• [Task to complete]
Copy out all the entries shown below, exactly as they appear.

• [Dataset extract]

== Segment start ==

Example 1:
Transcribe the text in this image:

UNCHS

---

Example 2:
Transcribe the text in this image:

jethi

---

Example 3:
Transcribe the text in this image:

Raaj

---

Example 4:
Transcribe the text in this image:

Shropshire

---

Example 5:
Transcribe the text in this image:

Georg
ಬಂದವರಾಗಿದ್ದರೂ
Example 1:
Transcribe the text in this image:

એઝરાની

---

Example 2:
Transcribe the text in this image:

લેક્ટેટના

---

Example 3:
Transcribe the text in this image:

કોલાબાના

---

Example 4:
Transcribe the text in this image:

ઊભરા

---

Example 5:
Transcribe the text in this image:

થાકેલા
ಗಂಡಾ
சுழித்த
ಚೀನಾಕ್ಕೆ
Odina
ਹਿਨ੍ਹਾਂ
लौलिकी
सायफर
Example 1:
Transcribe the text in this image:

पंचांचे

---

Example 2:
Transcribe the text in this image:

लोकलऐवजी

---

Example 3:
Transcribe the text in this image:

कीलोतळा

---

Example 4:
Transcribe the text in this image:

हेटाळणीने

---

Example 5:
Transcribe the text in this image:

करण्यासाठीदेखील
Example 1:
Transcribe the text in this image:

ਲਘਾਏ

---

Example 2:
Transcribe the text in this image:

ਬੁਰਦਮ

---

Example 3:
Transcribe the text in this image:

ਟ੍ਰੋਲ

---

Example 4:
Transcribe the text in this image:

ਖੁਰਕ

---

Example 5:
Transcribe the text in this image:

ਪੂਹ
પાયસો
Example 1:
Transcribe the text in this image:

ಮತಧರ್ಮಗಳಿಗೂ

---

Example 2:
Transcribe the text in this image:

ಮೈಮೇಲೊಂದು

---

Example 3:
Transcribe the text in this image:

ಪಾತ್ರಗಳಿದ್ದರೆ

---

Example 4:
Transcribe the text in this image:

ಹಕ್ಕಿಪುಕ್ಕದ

== Segment end ==

• [Response area]
Example 1:
Transcribe the text in this image:

UNCHS

---

Example 2:
Transcribe the text in this image:

jethi

---

Example 3:
Transcribe the text in this image:

Raaj

---

Example 4:
Transcribe the text in this image:

Shropshire

---

Example 5:
Transcribe the text in this image:

Georg
ಬಂದವರಾಗಿದ್ದರೂ
Example 1:
Transcribe the text in this image:

એઝરાની

---

Example 2:
Transcribe the text in this image:

લેક્ટેટના

---

Example 3:
Transcribe the text in this image:

કોલાબાના

---

Example 4:
Transcribe the text in this image:

ઊભરા

---

Example 5:
Transcribe the text in this image:

થાકેલા
ಗಂಡಾ
சுழித்த
ಚೀನಾಕ್ಕೆ
Odina
ਹਿਨ੍ਹਾਂ
लौलिकी
सायफर
Example 1:
Transcribe the text in this image:

पंचांचे

---

Example 2:
Transcribe the text in this image:

लोकलऐवजी

---

Example 3:
Transcribe the text in this image:

कीलोतळा

---

Example 4:
Transcribe the text in this image:

हेटाळणीने

---

Example 5:
Transcribe the text in this image:

करण्यासाठीदेखील
Example 1:
Transcribe the text in this image:

ਲਘਾਏ

---

Example 2:
Transcribe the text in this image:

ਬੁਰਦਮ

---

Example 3:
Transcribe the text in this image:

ਟ੍ਰੋਲ

---

Example 4:
Transcribe the text in this image:

ਖੁਰਕ

---

Example 5:
Transcribe the text in this image:

ਪੂਹ
પાયસો
Example 1:
Transcribe the text in this image:

ಮತಧರ್ಮಗಳಿಗೂ

---

Example 2:
Transcribe the text in this image:

ಮೈಮೇಲೊಂದು

---

Example 3:
Transcribe the text in this image:

ಪಾತ್ರಗಳಿದ್ದರೆ

---

Example 4:
Transcribe the text in this image:

ಹಕ್ಕಿಪುಕ್ಕದ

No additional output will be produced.